When discounting a claimant’s complaint of pain, the ALJ must make a specific credibility
determination, articulating the reasons for discrediting the testimony, addressing any
inconsistencies, and discussing the Polaski factors. See Baker v. Apfel, 159 F.3d 1140, 1144 (8th
Cir. 1998). The inability to work without some pain or discomfort is not a sufficient reason to find
a Plaintiff disabled within the strict definition of the Act. The issue is not the existence of pain, but
whether the pain a Plaintiff experiences precludes the performance of substantial gainful activity.
See Thomas v. Sullivan, 928 F.2d 255, 259 (8th Cir. 1991).
In the present action, in assessing Plaintiff’s subjective complaints, the ALJ did not comply
with the requirements of Polaski. (Tr. 24-29).

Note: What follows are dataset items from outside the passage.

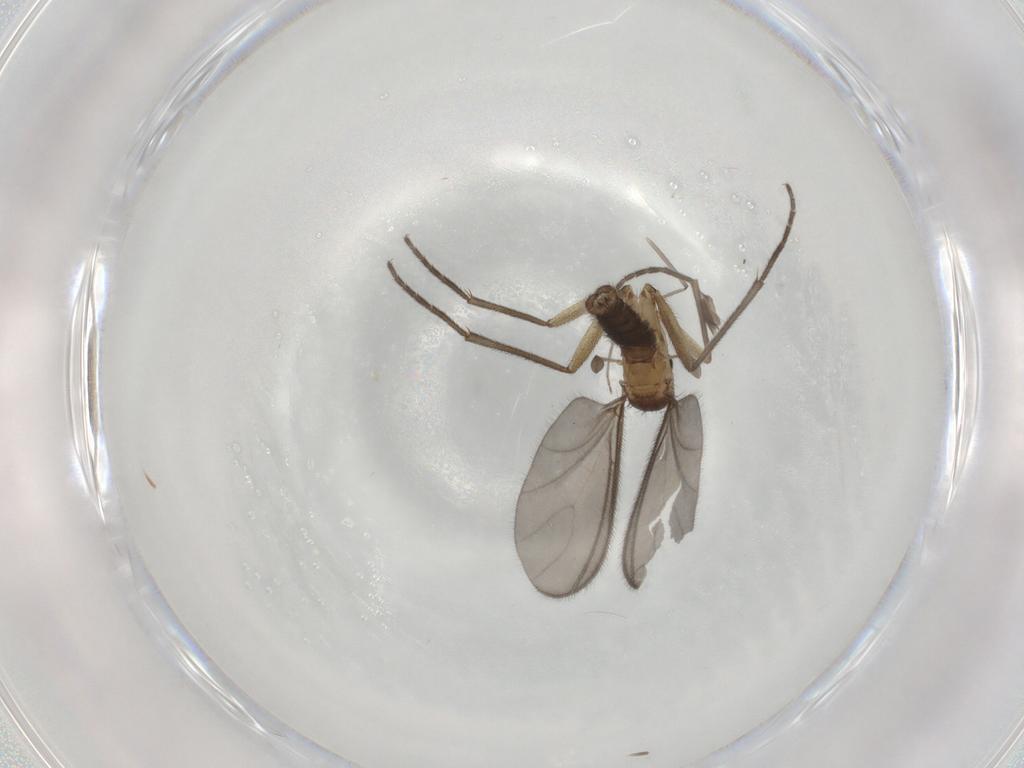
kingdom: Animalia
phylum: Arthropoda
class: Insecta
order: Diptera
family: Sciaridae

Although the ALJ’s opinion was lengthy and
detailed, the ALJ still provided no valid reasons for discounting Plaintiff’s subjective complaints.
Indeed, the ALJ did what is specifically prohibited by Polaski and discounted Plaintiff’s subjective
complaints based upon the fact those complaints are not supported by the objective medical
evidence. Id. Specifically, the ALJ made the following findings:
“As fully set forth above, the claimant has alleged conditions for which there is no medical
support.” (Tr. 25).
“Simply, his allegations are unsupported [by the medical evidence].” (Tr. 26).
“He has reported his daily activities are rather minimal. . . . I find that this is simply a matter
of choice given the marked and gross disparity between clinical findings and subjective
allegations.” (Tr. 26-27).
“Again, the objective findings are highly inconsistent with the alleged degree of limitation,
and I note that no treating physician has placed any restriction on his activities.” (Tr. 27).
“In summary, clinical notations and objective findings are highly inconsistent with his
allegations of rather severe functional limitations.” (Tr. 27).
“In summary, as set forth above, I find that the claimant’s subjective complaints are not
medically supported and are not credible in the intensity alleged.” (Tr. 28).
These findings are entirely improper. See Polaski, 739 F.2d at 1322 (holding “[t]he
adjudicator may not disregard a claimant’s subjective complaints solely because the objective
medical evidence does not fully support them”). Accordingly, based upon these findings and
because the ALJ disregarded Plaintiff’s subjective complaints based solely on the fact that they are
not supported by the objective medical evidence, this case must be reversed and remanded for further
consideration of Polaski.4
Based on the foregoing, the undersigned finds that the decision of the ALJ, denying benefits
to Plaintiff, is not supported by substantial evidence and should be reversed and remanded. A
judgment incorporating these findings will be entered pursuant to Federal Rules of Civil Procedure
52 and 58.
ENTERED this 17th day of July 2014.
/s/ Barry A. Bryant
HON. BARRY A. BRYANT
U. S. MAGISTRATE JUDGE
This remand is ordered solely for the purpose of permitting the ALJ the opportunity to comply
with the requirements of Polaski. No part of this remand should be interpreted as an instruction that
disability benefits be awarded. Upon remand, the ALJ should further evaluate the evidence and make a
disability determination, subject to this Court’s later review.